We all remember the days when racing cars were emblazoned with cigarette brands. That came to an end 30 years ago, and there was similar controversy when beer logos started to take their places. Kids idolize their sporting heroes, so you can see why some are uncomfortable with the concept of them appearing to promote smoking or drinking - or gambling.
Cross selling - the elegant solution
The take away from that Supreme Court decision in 2018 was that there's nothing wrong with mature adults placing a wager for fun. Yes, there are people who have problems related to gambling, just as there are people who have problems related to drinking or to driving too fast. These are a tiny minority and do not warrant a blanket ban.
That's sound logic, and so is the idea that those who bet on sport responsibly will be interested in doing the same with casino gaming. Cross selling is becoming commonplace. Indeed, one PA sportsbook recently launched a Pittsburgh Steelers themed live blackjack game. It's a little slice of marketing genius and others are certain to follow suit.
The sports betting scene is still in its relative infancy in the USA. Questions can and should be asked about how betting companies market their services responsibly.
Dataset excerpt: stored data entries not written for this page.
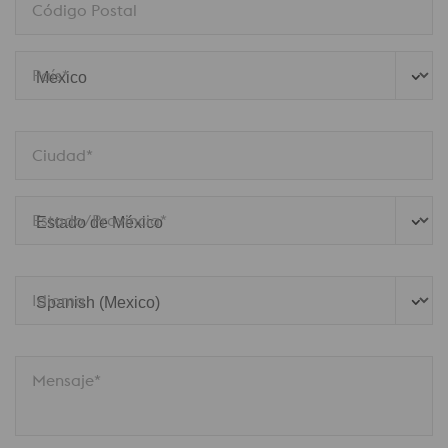
Código Postal
País*
Ciudad*
Estado/Provincia*
Idioma
Mensaje*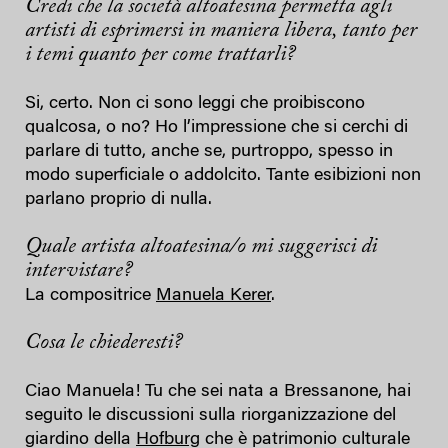
Credi che la società altoatesina permetta agli
artisti di esprimersi in maniera libera, tanto per
i temi quanto per come trattarli?
Si, certo. Non ci sono leggi che proibiscono
qualcosa, o no? Ho l’impressione che si cerchi di
parlare di tutto, anche se, purtroppo, spesso in
modo superficiale o addolcito. Tante esibizioni non
parlano proprio di nulla.
Quale artista altoatesina/o mi suggerisci di
intervistare?
La compositrice
Manuela Kerer
.
Cosa le chiederesti?
Ciao Manuela! Tu che sei nata a Bressanone, hai
seguito le discussioni sulla riorganizzazione del
giardino della
Hofburg
che è patrimonio culturale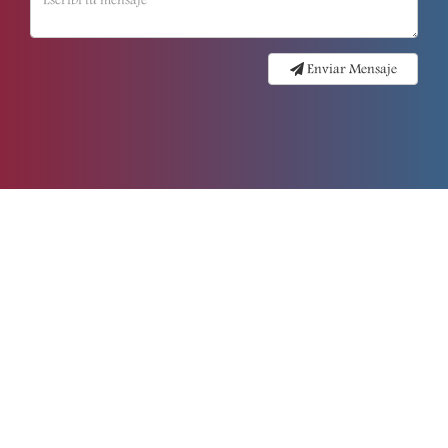
Enviar Mensaje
It's a process that many who are established international operators have already been through in the UK.
Avoiding anything that could be construed as being aimed at minors is an obvious first step. But just as important is not to gloss over or disregard those minorities we mentioned earlier. By acknowledging that gambling can be a problem and taking proactive steps to provide controls and support, gambling companies and the sports businesses with whom they associate can take a leading part in the regulatory discussion. That has to be better and more effective than being forced to simply follow it.